> What you will do
Nothing but the lines from the start of the records through the line that contains "The class |FineGrainedCounterArray| in" is to be copied, and each is to be copied exactly.

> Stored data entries
* * *

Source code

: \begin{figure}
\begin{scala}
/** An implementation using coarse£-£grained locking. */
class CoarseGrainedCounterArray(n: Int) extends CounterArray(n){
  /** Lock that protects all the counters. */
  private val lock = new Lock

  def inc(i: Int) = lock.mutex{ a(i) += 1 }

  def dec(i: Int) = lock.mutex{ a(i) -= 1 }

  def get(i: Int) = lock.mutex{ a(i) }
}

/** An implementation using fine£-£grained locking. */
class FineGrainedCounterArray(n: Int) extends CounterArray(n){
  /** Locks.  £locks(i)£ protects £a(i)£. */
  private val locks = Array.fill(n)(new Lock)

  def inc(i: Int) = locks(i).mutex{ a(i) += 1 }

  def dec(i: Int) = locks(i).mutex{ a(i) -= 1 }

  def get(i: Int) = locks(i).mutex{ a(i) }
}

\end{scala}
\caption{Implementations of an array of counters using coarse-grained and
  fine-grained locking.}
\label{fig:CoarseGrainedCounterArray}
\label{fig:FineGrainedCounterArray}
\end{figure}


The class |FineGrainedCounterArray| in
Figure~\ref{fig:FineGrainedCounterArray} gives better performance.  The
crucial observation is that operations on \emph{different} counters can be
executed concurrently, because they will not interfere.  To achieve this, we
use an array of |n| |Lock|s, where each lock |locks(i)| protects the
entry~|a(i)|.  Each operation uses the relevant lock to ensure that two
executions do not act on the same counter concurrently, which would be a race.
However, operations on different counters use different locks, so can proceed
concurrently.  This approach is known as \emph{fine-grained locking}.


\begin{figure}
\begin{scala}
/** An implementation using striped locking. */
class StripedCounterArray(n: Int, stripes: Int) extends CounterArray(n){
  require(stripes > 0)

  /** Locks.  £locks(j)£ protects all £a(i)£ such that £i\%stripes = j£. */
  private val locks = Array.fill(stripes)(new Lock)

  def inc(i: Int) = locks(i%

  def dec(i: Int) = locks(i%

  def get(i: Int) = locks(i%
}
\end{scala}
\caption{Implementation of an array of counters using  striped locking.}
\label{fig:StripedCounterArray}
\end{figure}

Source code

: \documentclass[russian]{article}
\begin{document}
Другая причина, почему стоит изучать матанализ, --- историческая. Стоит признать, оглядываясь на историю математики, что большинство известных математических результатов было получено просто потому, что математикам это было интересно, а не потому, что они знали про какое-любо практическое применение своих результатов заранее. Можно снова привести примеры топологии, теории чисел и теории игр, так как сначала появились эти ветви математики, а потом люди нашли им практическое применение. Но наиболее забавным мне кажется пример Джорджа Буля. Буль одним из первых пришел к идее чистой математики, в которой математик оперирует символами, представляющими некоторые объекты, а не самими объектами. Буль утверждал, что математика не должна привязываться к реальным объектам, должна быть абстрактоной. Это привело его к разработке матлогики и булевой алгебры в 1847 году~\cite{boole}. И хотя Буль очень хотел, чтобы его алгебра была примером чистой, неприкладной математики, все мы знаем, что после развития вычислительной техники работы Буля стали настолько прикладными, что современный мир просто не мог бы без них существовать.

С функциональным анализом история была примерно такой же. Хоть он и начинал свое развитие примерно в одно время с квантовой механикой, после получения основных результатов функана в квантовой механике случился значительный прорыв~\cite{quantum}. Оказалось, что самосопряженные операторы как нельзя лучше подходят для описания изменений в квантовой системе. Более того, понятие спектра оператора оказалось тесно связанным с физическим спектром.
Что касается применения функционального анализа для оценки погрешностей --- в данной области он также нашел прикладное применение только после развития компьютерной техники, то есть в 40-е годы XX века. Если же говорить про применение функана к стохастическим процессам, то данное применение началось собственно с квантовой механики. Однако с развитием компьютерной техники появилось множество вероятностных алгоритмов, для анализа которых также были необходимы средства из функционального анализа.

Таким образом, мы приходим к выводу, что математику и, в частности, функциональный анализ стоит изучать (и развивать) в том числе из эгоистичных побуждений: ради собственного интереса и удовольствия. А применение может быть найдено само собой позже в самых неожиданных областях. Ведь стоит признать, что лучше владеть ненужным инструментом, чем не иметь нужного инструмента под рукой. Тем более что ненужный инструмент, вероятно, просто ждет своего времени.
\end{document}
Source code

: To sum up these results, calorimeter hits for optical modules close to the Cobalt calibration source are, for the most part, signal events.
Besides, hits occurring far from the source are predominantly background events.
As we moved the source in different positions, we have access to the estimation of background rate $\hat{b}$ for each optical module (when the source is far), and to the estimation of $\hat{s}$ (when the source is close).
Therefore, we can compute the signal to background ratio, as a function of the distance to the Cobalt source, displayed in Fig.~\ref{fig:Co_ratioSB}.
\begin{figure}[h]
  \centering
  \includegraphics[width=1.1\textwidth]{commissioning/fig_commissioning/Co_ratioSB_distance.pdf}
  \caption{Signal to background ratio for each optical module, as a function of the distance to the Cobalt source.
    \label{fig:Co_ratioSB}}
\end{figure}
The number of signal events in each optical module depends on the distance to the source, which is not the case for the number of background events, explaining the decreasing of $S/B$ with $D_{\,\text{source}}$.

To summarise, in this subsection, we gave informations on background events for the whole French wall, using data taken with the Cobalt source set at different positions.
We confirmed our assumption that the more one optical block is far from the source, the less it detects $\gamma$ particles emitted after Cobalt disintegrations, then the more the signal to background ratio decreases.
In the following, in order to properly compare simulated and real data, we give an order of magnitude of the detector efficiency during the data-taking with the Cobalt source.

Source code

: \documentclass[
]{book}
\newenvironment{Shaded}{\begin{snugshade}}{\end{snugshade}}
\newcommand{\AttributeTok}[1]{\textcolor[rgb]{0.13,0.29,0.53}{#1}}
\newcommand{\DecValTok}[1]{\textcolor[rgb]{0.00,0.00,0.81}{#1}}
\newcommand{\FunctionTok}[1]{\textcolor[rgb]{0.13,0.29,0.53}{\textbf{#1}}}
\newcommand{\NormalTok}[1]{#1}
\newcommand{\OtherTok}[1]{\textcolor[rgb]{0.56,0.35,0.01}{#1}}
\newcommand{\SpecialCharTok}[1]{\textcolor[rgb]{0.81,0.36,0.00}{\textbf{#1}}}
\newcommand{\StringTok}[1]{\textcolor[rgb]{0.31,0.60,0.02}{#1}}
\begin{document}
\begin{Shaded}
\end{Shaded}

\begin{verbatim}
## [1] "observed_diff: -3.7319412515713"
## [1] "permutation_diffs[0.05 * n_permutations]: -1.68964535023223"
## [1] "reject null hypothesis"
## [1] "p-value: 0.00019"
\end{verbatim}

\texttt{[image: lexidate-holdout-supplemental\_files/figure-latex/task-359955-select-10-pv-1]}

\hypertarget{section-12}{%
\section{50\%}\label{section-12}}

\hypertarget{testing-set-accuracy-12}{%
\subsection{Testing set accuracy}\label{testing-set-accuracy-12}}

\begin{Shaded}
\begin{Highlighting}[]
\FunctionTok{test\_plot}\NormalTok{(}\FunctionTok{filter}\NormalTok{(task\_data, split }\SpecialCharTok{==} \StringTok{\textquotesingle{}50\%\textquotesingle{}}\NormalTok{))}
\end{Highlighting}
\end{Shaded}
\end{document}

* * *

> Answer for the task
Source code

: \begin{figure}
\begin{scala}
/** An implementation using coarse£-£grained locking. */
class CoarseGrainedCounterArray(n: Int) extends CounterArray(n){
  /** Lock that protects all the counters. */
  private val lock = new Lock

  def inc(i: Int) = lock.mutex{ a(i) += 1 }

  def dec(i: Int) = lock.mutex{ a(i) -= 1 }

  def get(i: Int) = lock.mutex{ a(i) }
}

/** An implementation using fine£-£grained locking. */
class FineGrainedCounterArray(n: Int) extends CounterArray(n){
  /** Locks.  £locks(i)£ protects £a(i)£. */
  private val locks = Array.fill(n)(new Lock)

  def inc(i: Int) = locks(i).mutex{ a(i) += 1 }

  def dec(i: Int) = locks(i).mutex{ a(i) -= 1 }

  def get(i: Int) = locks(i).mutex{ a(i) }
}

\end{scala}
\caption{Implementations of an array of counters using coarse-grained and
  fine-grained locking.}
\label{fig:CoarseGrainedCounterArray}
\label{fig:FineGrainedCounterArray}
\end{figure}


The class |FineGrainedCounterArray| in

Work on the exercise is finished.